Babe wouldn't hear to that because Watson had expressed his preference for the church and had such a good reason, and Watson was provoked because Viola wouldn't give in to Babe. It was her wedding, he said, and ought to be run to suit her.

Poor old Babe. Among them they worked her up into such a nervous, excited state that she was half crying, and when her mother said in an exasperated tone—"Oh, these war weddings! Why don't you wait till it's all over and he comes back in peace times?" Babe threw herself down on the library couch and wept.

"How do I know he'll ever come back?" she wailed. "It's you who are making a war wedding out of it with all your disagreeing and arguing."

Then Mrs. Dorsey explained all over again to me the way she thought things ought to be settled, and Viola explained her way and Babe sobbed out hers, and Jim made a few remarks till it made me think of the old nursery tale: "Fire won't burn stick, stick won't beat pig, pig won't get over the stile, and I sha'n't get home tonight."

It was awfully embarrassing for Watson and uncomfortable for Richard. Presently they disappeared—went out on the front steps for a smoke. When I suggested the different dressmakers who might be persuaded to rush something through, there was a reason why each one on the list was unavailable.

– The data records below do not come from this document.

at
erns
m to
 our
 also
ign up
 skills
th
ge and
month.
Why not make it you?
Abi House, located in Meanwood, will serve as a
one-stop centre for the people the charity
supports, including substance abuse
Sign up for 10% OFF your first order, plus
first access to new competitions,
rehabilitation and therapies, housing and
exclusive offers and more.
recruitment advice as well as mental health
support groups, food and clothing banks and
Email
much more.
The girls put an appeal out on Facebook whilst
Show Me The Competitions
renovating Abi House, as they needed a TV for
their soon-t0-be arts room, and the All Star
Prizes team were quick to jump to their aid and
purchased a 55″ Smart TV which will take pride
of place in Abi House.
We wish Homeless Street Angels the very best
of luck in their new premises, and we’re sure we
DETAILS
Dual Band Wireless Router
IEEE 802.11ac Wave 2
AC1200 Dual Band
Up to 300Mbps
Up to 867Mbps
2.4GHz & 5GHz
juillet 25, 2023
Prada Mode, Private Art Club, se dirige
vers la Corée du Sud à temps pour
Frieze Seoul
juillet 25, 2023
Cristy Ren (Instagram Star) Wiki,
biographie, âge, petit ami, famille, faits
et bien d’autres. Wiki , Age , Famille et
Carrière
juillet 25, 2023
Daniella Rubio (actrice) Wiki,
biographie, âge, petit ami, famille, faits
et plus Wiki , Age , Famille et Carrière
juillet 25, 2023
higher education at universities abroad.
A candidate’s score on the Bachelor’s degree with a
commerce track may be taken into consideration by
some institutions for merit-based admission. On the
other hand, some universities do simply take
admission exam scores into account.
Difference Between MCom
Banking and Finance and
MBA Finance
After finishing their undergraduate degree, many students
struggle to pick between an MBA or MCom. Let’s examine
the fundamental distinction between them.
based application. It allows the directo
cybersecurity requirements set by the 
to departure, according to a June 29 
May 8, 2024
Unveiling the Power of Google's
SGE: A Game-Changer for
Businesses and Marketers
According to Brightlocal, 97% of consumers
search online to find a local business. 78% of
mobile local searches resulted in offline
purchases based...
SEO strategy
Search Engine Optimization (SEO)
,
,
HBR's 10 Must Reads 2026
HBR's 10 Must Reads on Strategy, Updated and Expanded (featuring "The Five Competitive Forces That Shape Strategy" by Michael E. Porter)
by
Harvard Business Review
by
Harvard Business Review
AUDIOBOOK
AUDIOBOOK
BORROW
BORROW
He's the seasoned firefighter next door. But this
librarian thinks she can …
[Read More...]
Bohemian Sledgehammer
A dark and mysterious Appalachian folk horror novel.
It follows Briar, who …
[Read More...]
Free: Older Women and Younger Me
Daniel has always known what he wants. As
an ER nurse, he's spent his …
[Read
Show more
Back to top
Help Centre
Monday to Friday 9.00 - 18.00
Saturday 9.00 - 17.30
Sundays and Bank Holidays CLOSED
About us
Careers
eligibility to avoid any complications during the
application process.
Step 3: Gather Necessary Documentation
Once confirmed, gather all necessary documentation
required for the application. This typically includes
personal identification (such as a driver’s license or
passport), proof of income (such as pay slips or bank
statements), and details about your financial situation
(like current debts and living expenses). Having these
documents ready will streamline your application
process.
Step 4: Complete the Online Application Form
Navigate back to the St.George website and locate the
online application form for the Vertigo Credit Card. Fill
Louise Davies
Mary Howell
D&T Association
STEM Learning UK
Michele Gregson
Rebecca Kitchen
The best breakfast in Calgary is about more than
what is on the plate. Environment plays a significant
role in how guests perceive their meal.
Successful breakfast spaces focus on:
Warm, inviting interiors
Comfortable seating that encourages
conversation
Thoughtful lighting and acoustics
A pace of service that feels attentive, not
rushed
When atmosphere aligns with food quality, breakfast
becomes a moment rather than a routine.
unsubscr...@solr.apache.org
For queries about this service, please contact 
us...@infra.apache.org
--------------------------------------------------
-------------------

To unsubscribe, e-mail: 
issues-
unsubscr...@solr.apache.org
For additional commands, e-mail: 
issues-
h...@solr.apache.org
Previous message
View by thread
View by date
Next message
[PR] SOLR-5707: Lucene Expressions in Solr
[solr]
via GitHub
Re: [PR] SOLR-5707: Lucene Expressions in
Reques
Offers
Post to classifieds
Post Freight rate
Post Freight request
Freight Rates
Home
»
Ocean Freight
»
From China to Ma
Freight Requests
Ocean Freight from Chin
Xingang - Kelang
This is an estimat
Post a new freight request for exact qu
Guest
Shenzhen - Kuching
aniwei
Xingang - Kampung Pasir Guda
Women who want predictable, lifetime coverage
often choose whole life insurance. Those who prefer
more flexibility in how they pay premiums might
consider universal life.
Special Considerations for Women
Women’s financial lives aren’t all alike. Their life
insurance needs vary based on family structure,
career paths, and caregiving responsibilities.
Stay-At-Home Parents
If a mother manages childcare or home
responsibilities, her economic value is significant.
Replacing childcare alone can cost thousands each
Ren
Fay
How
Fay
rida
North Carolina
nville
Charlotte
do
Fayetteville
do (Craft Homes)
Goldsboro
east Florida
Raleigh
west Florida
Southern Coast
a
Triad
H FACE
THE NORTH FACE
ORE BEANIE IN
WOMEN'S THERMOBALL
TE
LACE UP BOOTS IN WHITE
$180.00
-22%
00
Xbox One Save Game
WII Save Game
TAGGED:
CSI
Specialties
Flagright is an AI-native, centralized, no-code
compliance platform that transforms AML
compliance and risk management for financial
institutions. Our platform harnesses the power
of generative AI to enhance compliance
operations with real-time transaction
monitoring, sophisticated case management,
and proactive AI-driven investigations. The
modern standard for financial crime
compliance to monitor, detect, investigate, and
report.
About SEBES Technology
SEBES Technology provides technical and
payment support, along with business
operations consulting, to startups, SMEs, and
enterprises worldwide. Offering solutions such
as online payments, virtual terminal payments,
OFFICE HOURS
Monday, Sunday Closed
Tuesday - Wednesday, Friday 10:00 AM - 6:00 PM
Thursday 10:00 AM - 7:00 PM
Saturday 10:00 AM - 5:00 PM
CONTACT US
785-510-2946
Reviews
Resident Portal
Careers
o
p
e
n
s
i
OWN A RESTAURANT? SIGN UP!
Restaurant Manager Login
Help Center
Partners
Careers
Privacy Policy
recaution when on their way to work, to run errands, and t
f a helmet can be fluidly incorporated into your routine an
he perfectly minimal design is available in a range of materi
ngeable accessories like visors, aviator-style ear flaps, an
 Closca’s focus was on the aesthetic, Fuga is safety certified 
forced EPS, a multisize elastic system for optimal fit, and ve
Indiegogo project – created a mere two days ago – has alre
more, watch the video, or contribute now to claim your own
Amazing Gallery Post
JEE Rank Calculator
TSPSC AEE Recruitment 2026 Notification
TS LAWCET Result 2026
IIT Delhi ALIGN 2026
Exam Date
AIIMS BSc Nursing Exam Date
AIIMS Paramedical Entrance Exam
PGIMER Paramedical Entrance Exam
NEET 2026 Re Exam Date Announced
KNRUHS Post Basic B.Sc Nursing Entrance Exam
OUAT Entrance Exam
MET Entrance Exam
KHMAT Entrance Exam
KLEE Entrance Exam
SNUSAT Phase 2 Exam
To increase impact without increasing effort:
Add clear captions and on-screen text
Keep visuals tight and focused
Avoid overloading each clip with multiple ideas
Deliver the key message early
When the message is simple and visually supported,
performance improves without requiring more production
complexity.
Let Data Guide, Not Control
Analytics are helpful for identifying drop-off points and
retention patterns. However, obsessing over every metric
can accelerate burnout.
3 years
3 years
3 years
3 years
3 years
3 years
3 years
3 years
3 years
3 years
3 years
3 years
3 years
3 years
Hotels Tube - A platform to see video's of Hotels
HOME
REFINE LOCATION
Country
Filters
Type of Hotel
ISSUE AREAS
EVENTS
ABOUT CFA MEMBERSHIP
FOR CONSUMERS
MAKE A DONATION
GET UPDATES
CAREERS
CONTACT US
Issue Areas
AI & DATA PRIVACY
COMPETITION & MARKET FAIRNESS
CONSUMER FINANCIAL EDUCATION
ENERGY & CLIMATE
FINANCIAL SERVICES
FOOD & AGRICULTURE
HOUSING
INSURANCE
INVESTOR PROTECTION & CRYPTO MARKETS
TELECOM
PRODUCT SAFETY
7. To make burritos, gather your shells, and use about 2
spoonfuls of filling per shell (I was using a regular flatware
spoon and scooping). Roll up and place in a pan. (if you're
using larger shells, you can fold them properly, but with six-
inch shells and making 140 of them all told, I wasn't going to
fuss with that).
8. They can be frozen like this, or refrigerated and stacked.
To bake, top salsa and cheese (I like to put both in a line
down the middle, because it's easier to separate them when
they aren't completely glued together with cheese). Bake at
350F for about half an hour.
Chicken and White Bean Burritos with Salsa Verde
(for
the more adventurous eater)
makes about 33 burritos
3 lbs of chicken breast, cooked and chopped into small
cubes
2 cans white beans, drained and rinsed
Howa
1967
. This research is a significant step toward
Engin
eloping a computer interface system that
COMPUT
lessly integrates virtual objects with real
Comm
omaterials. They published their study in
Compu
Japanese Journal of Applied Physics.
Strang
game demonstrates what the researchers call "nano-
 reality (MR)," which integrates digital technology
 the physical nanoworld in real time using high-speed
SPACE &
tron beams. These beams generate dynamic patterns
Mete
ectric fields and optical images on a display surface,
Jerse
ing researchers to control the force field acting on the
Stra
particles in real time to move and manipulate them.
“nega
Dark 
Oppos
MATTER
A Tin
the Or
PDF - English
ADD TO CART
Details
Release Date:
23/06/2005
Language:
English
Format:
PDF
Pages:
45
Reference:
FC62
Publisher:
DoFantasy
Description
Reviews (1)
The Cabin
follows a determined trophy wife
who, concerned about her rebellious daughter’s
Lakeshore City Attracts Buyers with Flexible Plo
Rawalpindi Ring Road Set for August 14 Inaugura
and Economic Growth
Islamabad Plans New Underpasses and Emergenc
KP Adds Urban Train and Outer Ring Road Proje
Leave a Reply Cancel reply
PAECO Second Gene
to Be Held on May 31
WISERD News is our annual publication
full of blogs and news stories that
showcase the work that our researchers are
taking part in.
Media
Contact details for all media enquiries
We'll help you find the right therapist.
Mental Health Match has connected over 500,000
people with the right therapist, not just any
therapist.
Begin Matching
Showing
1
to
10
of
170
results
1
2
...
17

Miss Doan and the two next best had left town on a vacation.

Then I happened to think of that evening dress Babe ruined up on Mrs. Waldon's roof, leaning against the rusty railing. It had a white silk under-dress, and in a flash an inspiration came to me. With that silk slip for a foundation I would attempt to make that wedding gown myself, although there was less than a day in which to do it. I'd seen a lovely piece of tulle that morning, when we stopped in the Emporium.

It didn't occur to me at first what a daring thing I was offering to do, or what a mess I'd make of everything if I failed. I was sure of the needlework part, for Tippy began my sewing-lessons so far back I can't remember the first one, and what passed muster with her was good enough for any bride or anybody. And I'd made simple wash dresses under Barby's direction.

Babe accepted my offer with the sublime confidence and joy that Cinderella showed in her godmother's ability to get a ball gown out of a pumpkin, and then I began to have an awful panic. But there was no chance to back out. She rapturously called Watson in to tell him that everybody could be happy now, for I'd found the end of the string that would untangle the whole skein.